Finding the magic fly.
I'm sure you've all heard (or been) the angler with a fish on his line who hollered downstream to his buddy "He took a size 18 olive cripple". And, almost everyone within hearing distance begins looking through their fly boxes for an olive cripple of the same size.
Come on, what did the trout really take? He took a fly in his feeding lane that looked good and wasn't dragging. Back in the day when everyone kept their ten fish a day, I cleaned many a trout and I looked to see what they were eating. There ate every kind of mayfly that was hatching, their respective nymphs, a half digested black nosed dace, a flower blossom, a small strike indicator, a Japanese beetle and even a filter from a cigarette (more people smoked then). Fish don't live in a supermarket, they eat what is available. However, in todays catch and release fishing they have learned to be very, very careful about what they eat, that said, they almost never refuse a properly prepared and presented meal.

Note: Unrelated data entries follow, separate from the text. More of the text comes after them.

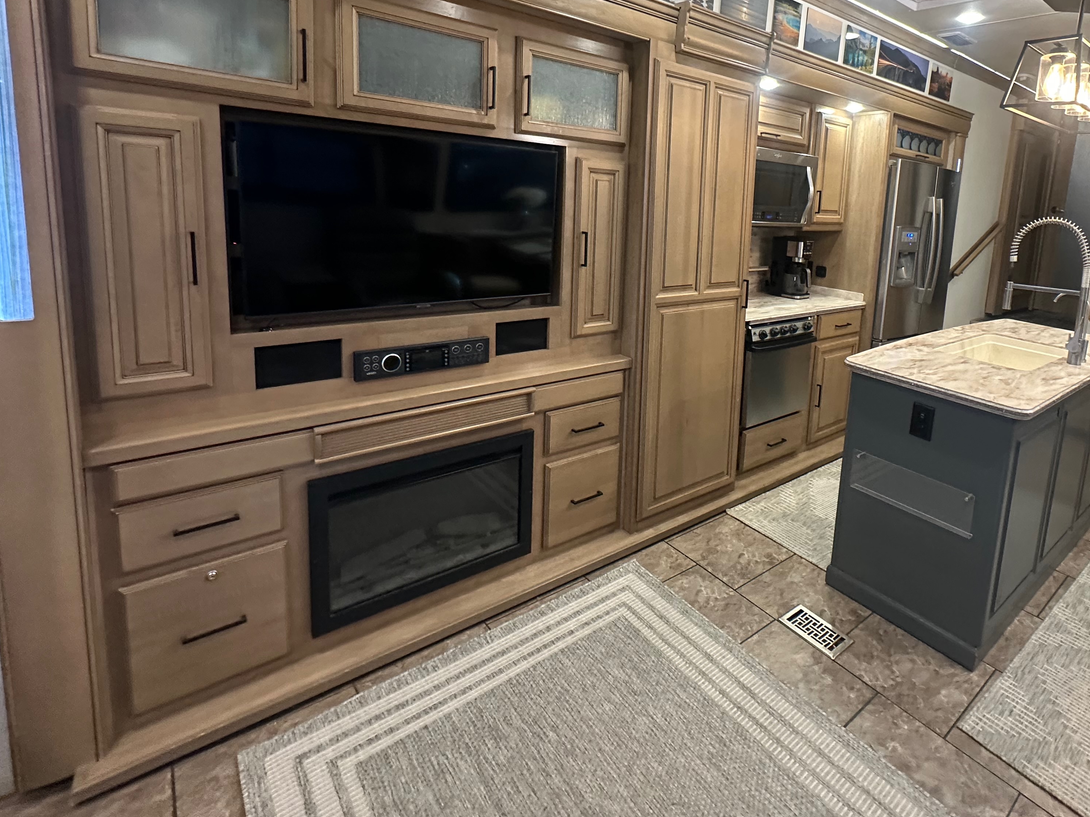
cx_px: 685
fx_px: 598
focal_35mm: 19
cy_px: 279
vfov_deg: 67.0
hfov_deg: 83.0
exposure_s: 1/60
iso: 500
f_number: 2.2
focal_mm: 2.22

So what about the olive cripple. It was simply a well presented meal. Will today's catch and release fish eat anything that is well presented? Absolutely not. Believe it or not I'm on the river so much that I actually find time to experiment. For fish in a heavily fished river system to eat your fly, it not only has to be floated drag free down the fish's feeding lane, IT HAS TO LOOK LIKE THE REAL THING.
Two years ago during a very good evening sulfur hatch I was literally getting a refusal on almost every cast. They were coming up to my fly time and time again only to turn away at the last second without eating it. So I began to experiment by changing flies. Started with one I had recently picked up at the Troutfitter. Why? Because it looked good to me. Did it look good to the trout? Apparently not because not one fish even gave it a sniff. Went through my sulfur box, tried comparaduns, split wings, and in line wings, hackles, no hackles, emergers with trailing shucks, encased nymphs with a yellow thorax, spinners with spent wings, broken wings and one wing, yellow bodies, orange bodies, small, medium and large flies, in short everything that was in the box. What did I learn? Which flies to throw away and which flies to keep in my box. Also learned that I needed to keep working on small subtle changes in hopes of finding flies that fish will take more readily.
Assuming you are working on your casting and are making good casts at least part of the time and you are still not getting refusals or takes, change flies, often. Sort out the ones fish eat or at least refuse and leave home the ones they ignore. Finding the "right fly" with which to catch heavily fished Delaware River trout during the sulfur hatch is a challenge that will endlessly test the creative ability of you and every other Delaware River angler.
Note to Keith - As a tone deaf word smith wanna be, I was a long time Chapin fan, and have been known to slip in many a reference to Harry over the years (for sure several since you joined our ranks). With due respect to all the other sharp eyes who have ferreted out other musical references your "Do what you do", back in May was my first hookup on Chapin lyrics. Sad to think so few of his fans are left, he truly could paint a picture with words.